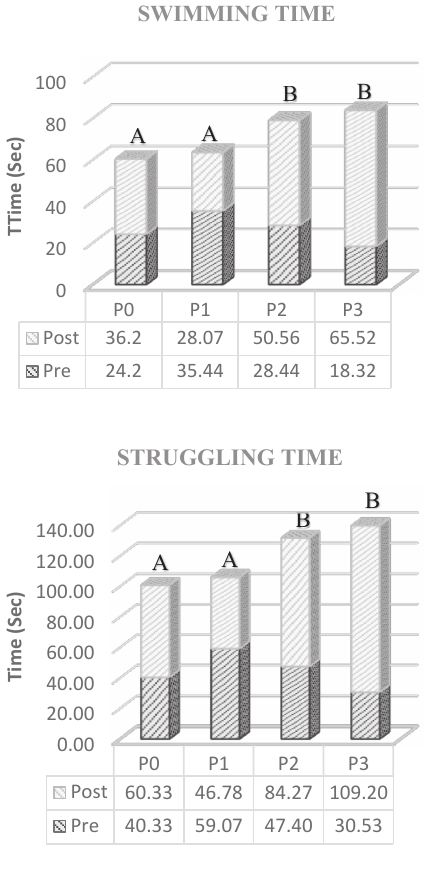
Figure 2. White tea intervention in the rats ’ struggling time (Different subset (A/B)meanstatistically difference p <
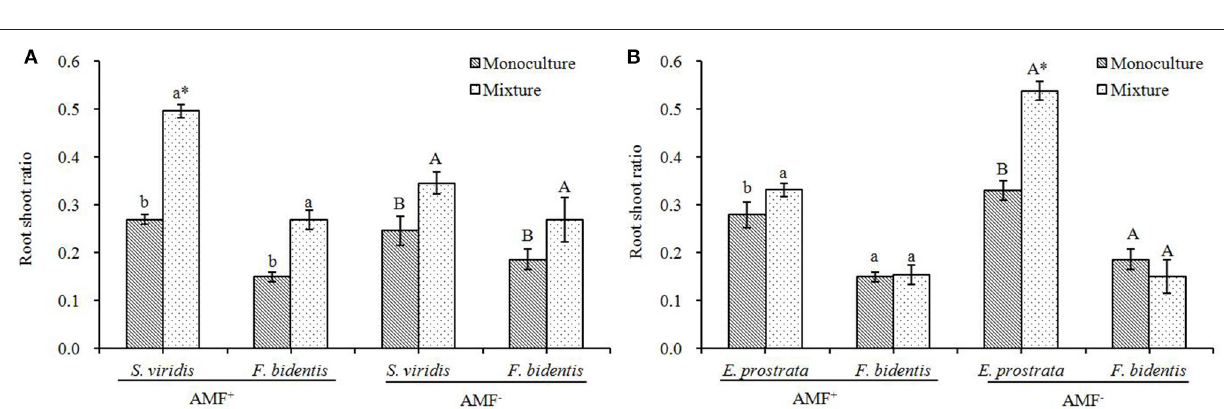
FIGURE 5 | Effects of R. intraradices on the root to shoot ratio of exotic plant F. bidentis and two native plants S. viridis (A) and E. prostrata (B) when grown in monoculture or in mixture. Different lower case letters indicate significant difference between monoculture and mixture treatments with inoculation of R. intraradices at P < 0.05. Different capital letters indicate significant difference between monoculture and mixture treatments without inoculation of R. intraradices at P < 0.05. *indicate significant difference between inoculation and non-inoculation treatments at P < 0.05. Error bars represent ± SE of mean ( n =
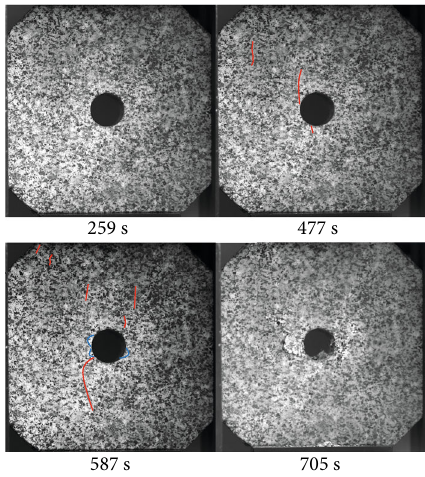
Figure 8: Crack evolution characteristics during biaxial compression experiment (note: microcracks marked with red lines, macrocracks marked with blue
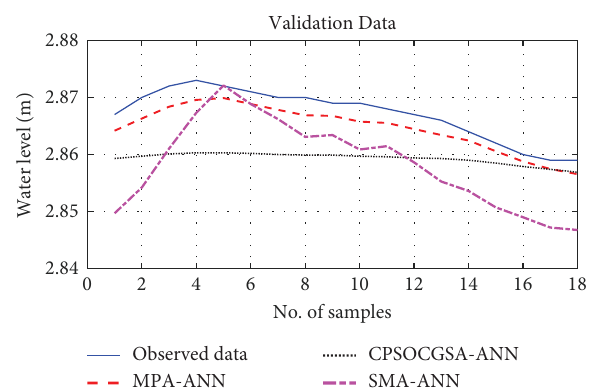
Figure 10: The comparison between actual and predicted data for MPA-ANN, CPSOCGSA-ANN, and SMA-ANN for the validation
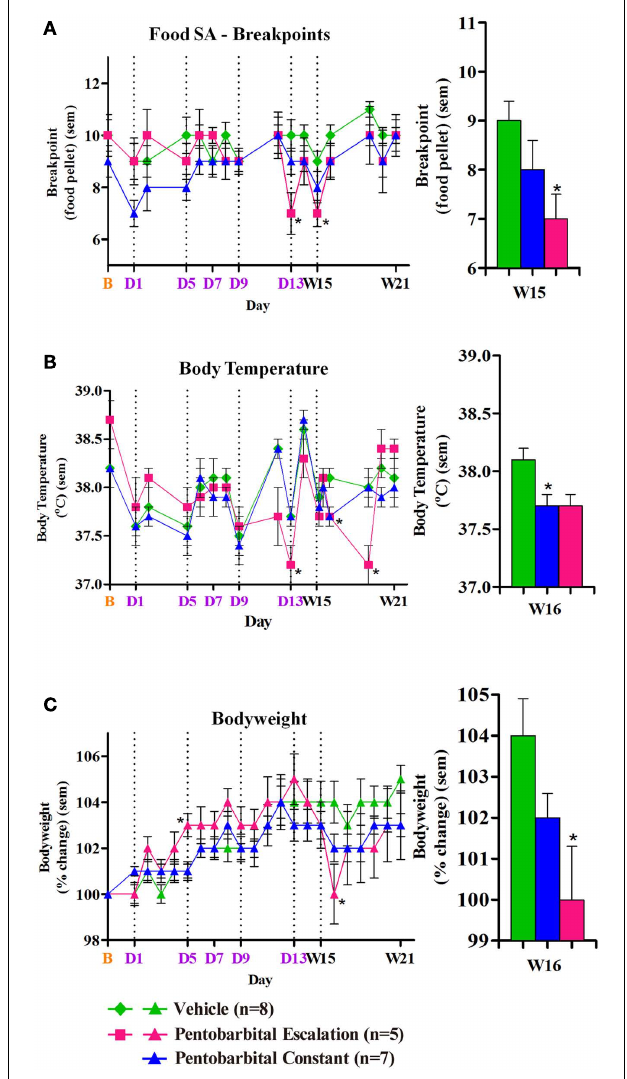
FIGURE 3 | (A–C) . Food self administration break point reached, body temperature, and body weight following chronic pentobarbital or vehicle B=baseline, D=dosing,W=withdrawal, *= p ≤ 0.05 compared to vehicle, dotted line = anesthesia for pump loading. Points represent mean ±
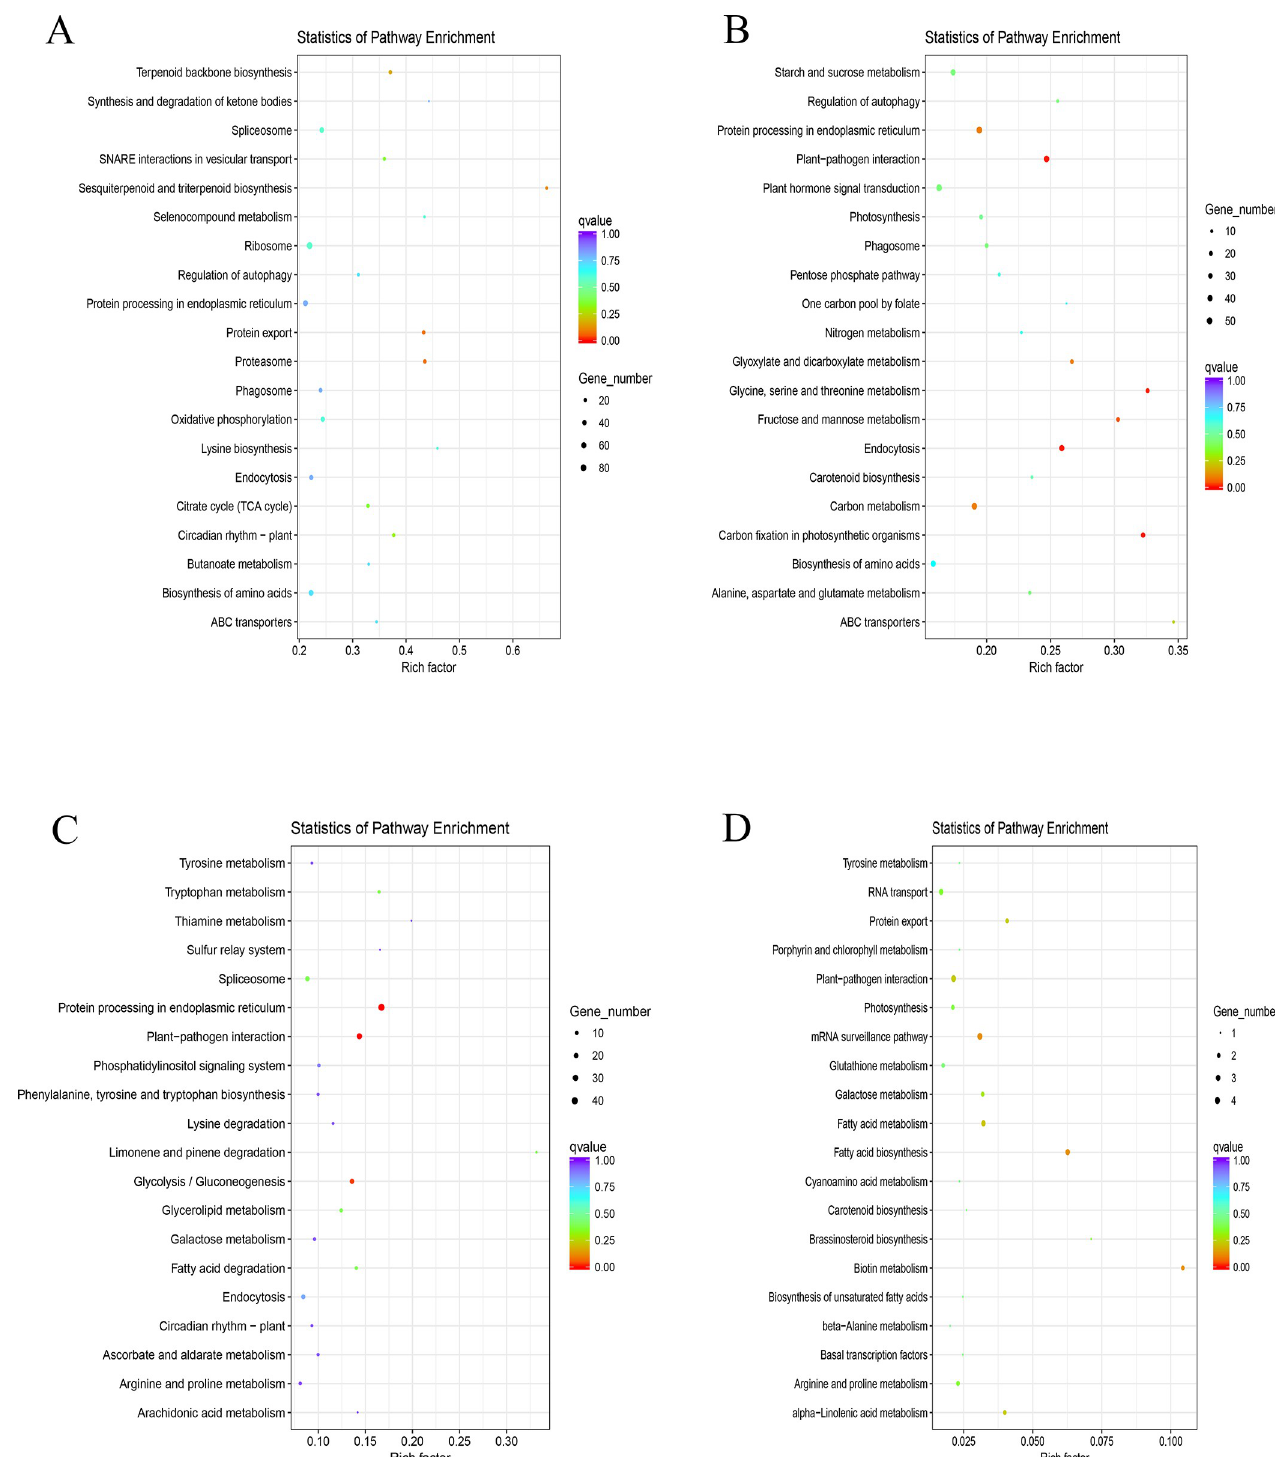
Fig 5. Genes in modules were analyzed by KEGG pathway. (A-D) represent MEblue, MEgreenyellow MEyellow, MEblack, and MEsalmon modules, respectively. the ordinate represents KEGG pathways and the abscissa represents Rich factor. Rich factor is the ratio of differentially expressed genes (DEGs) enriched in this pathway to the total number of annotated genes in the pathway. The size of the points indicates the number of DEGs in each pathway and the colors of the dots represent different p-values; the closer you get to red, the more significant the enrichment.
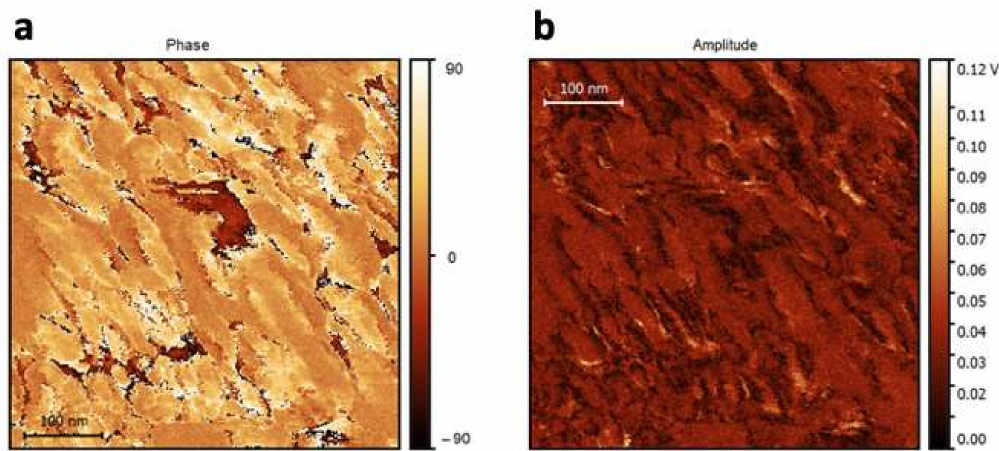
Figure 9. ( a ) The PFM phase and ( b ) the PFM amplitude of the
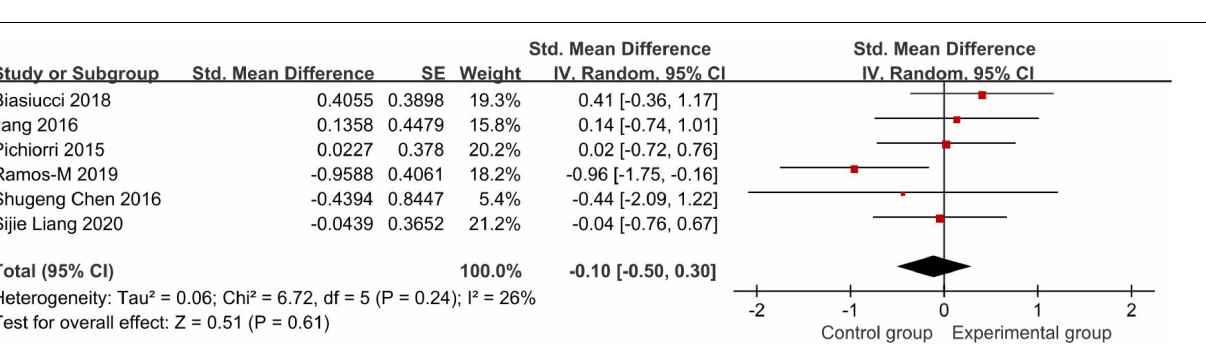
FIGURE 7 | Modified Ashworth Scale (MAS) to evaluate the effect of BCI on upper limb dysfunction after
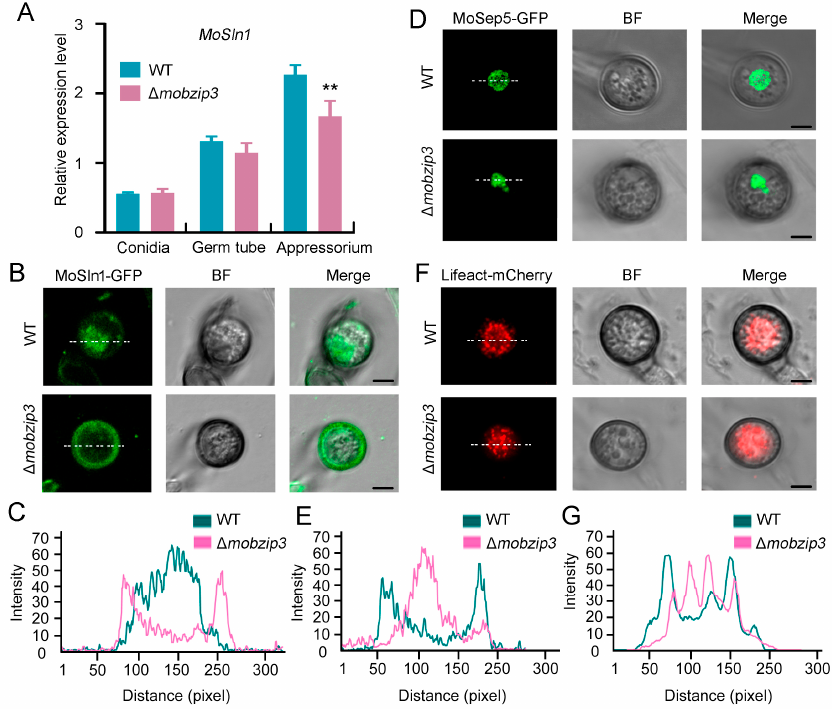
Figure 7. MoBZIP3 may function in MoSln1 mediated turgor recognition. ( A ), Quantitative real-time PCR analysis expression of MoSln1 in WT and ∆ mobzip3 . The experiments were repeated three times with similar results. Error bars represent ±SE of three biological replicates. Asterisks represent sig- nificant differences (** p < 0.01).Primers used in this experiment were listed in Supplemental Table S1. ( B , C ), Distribution analysis of MoSln1 in M. oryzae appressorium. Fluorescence observation of MoSln1 -GFP ( B ). Line scan analysis of MoSln1 -GFP ( C ) in ( B ); ( D , E ), Distribution analysis of MoSep5 in M. oryzae appressorium. Fluorescence observation of MoSep5-GFP ( D ), Line scan analysis of MoSep5-GFP ( E ) in ( D ); ( F , G ), Distribution analysis of Lifeact-mCherry labeled actin cytoskeleton in M. oryzae appressorium. Fluorescence observation of Lifeact-mCherry ( F ), Line scan analysis of Lifeact-mCherry ( G ) in ( F ). MoSln1 -GFP and MoSep5-GFP driven by their native promoters were expressed in WT and Δ mobzip3 . Fluorescence signals were observed at 24 h after conidia germed on glass coverslips under fluorescence microscopy in the WT and Δ mobzip3 appressorium. At least 50 cells were observed for each fluorescence analysis in this experiment. Bars = 5 μ m.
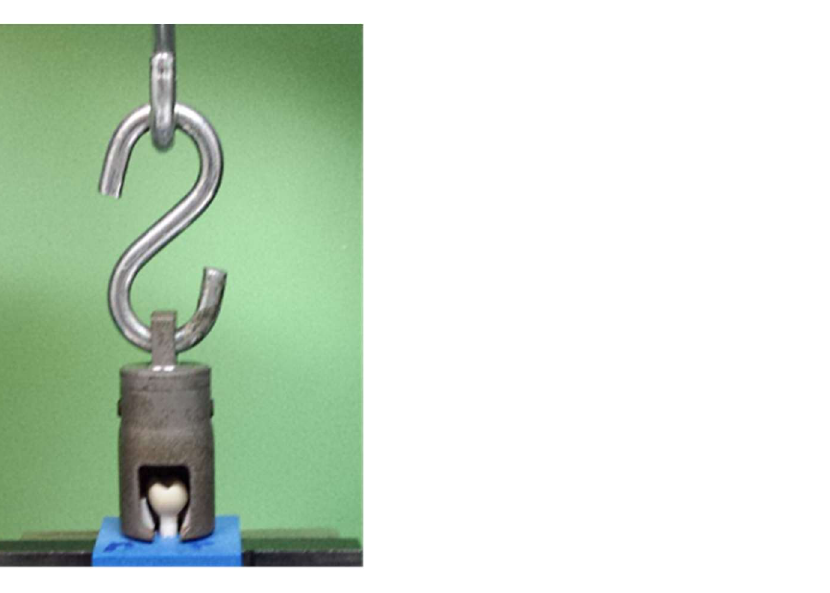
Figure 3. Trigger bell for the measurement of retention force, lined with a molded Teflon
------------------------------
• **Work task**
Across the entries, how many lines contain "time"? Reply with the number only.

• **Task answer**
2